A statement posted on the Russian Foreign Ministry website late Wednesday said the report included detailed scientific analysis of samples that Russian technicians collected at the site of the alleged attack, Khan al Asal in northern Syria. The attack killed 26 people.
A U.N. spokesman, Farhan Haq, confirmed that Russia delivered the report in July.
The report itself was not released.
Then NBC reported that a Facebook page for a rebel faction contained an image of the U.S. Capitol burning. But again, you had to read deep into it to see that this was, at best, some fringe group whose connection to the main rebel opposition is attenuated:
As debate grows over the extremism of some armed factions battling to overthrow Syrian President Bashar Assad’s regime, an incendiary illustration on the Facebook page of one such group leaves little doubt where its leaders envision the uprising ending – with masked Islamic fighters marching through Washington, D.C., as the U.S. Capitol burns in the background.

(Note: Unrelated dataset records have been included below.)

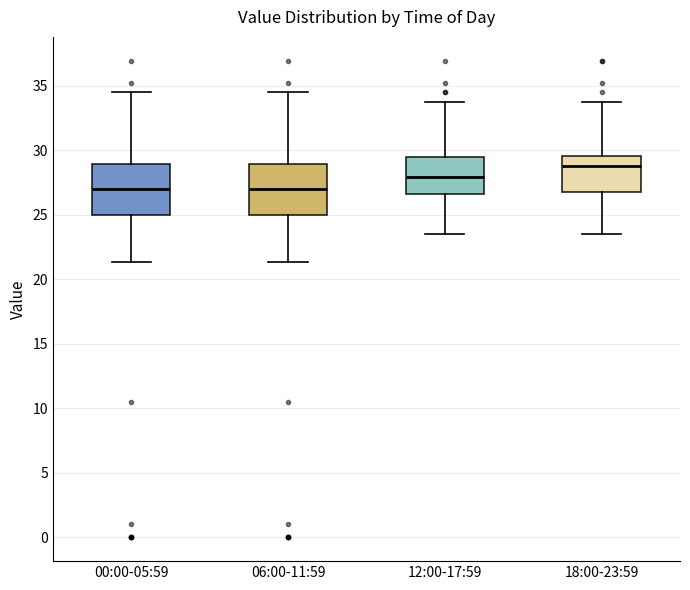

Reading left to right, read every box against the y-axis: the position of its median line, the range the box covers, and the ends of its whiskers. The values are not printed on the chart, so give them approximately, as read against the axis.

00:00-05:59: median 27.0, box 25.0 to 29.0, whiskers 21.5 to 34.5
06:00-11:59: median 27.0, box 25.0 to 29.0, whiskers 21.5 to 34.5
12:00-17:59: median 28.0, box 26.5 to 29.5, whiskers 23.5 to 33.5
18:00-23:59: median 29.0, box 27.0 to 29.5, whiskers 23.5 to 33.5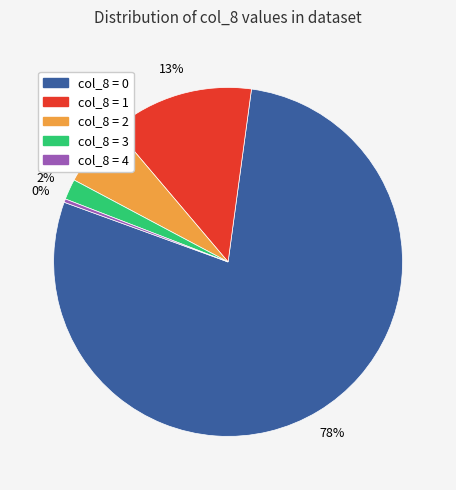

Between col_8 = 2 and col_8 = 1, which is larger?

col_8 = 1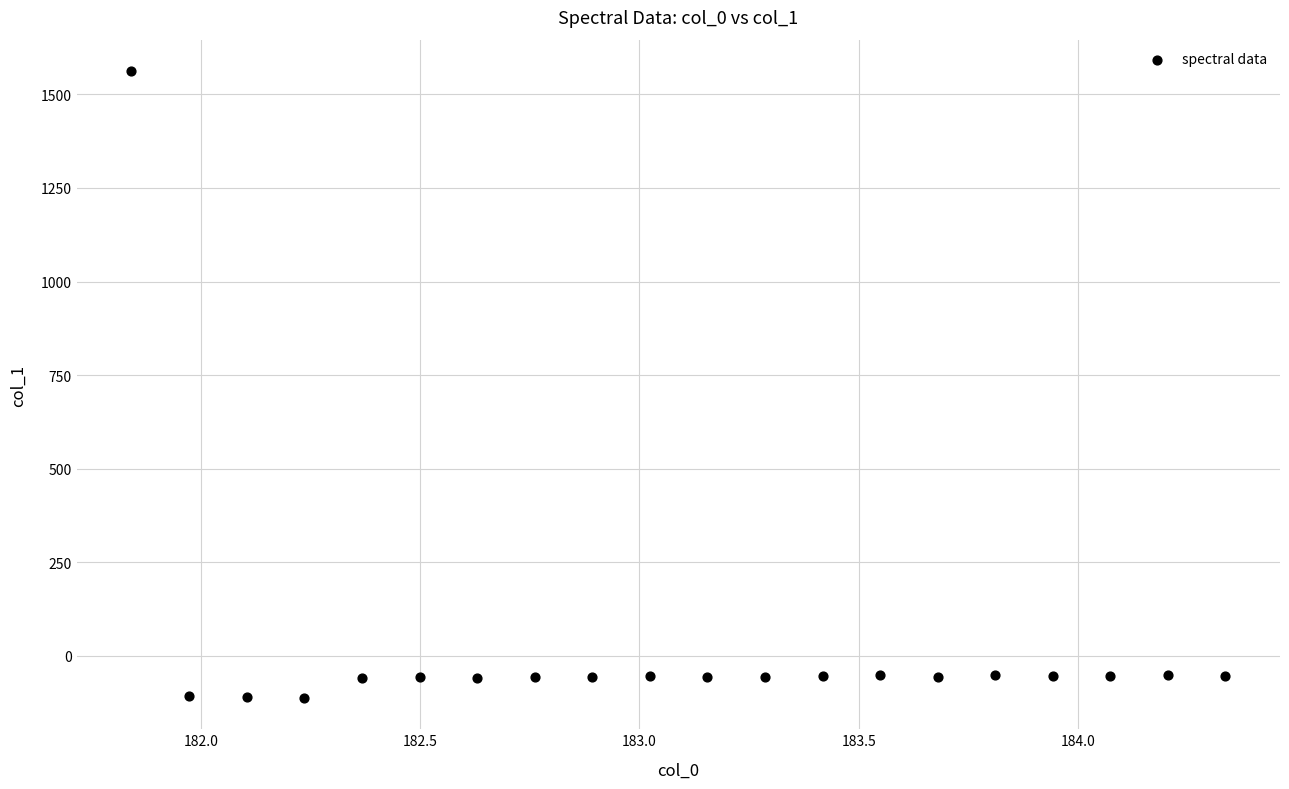

What is the range of X values (max minus min)?

2.5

The image is one of eight photos posted on the official Facebook page of the “Al-Aqsa Islamic Brigades,” a small armed Sunni rebel faction fighting with the Free Syrian Army, the main umbrella military organization of the opposition forces. Two other photos posted on the group’s page feature the widely recognized black flag of the al Qaeda in Iraq terrorist group, which operates freely in Syria.
Evan Kohlmann, a senior partner with the security firm Flashpoint Intelligence and an NBC consultant on terrorism, who discovered the image on Facebook and provided it to NBC News’ investigative unit, said Al-Aqsa has not been designated as a terrorist group by the United States. But he noted that it fights alongside another Free Syrian Army force, the Tawhid Brigade, that has been linked to Jabhat al-Nusra, one of two rebel factions labeled terrorist groups by the U.S. government.
None of this is meant to downplay the threat of al-Qaeda related groups in Syria.
It is meant to let you know that there appears to be a conscious effort to manipulate the news cycle into forcing the West to choose between Assad and al-Qaeda, and that is the choice Assad wants you to have to make. But that may not be the only choice.
We should identify American interests based on the facts we can prove as to what happened with the use of chemical weapons. Calculations based on “Assad versus al-Qaeda” are unreliable.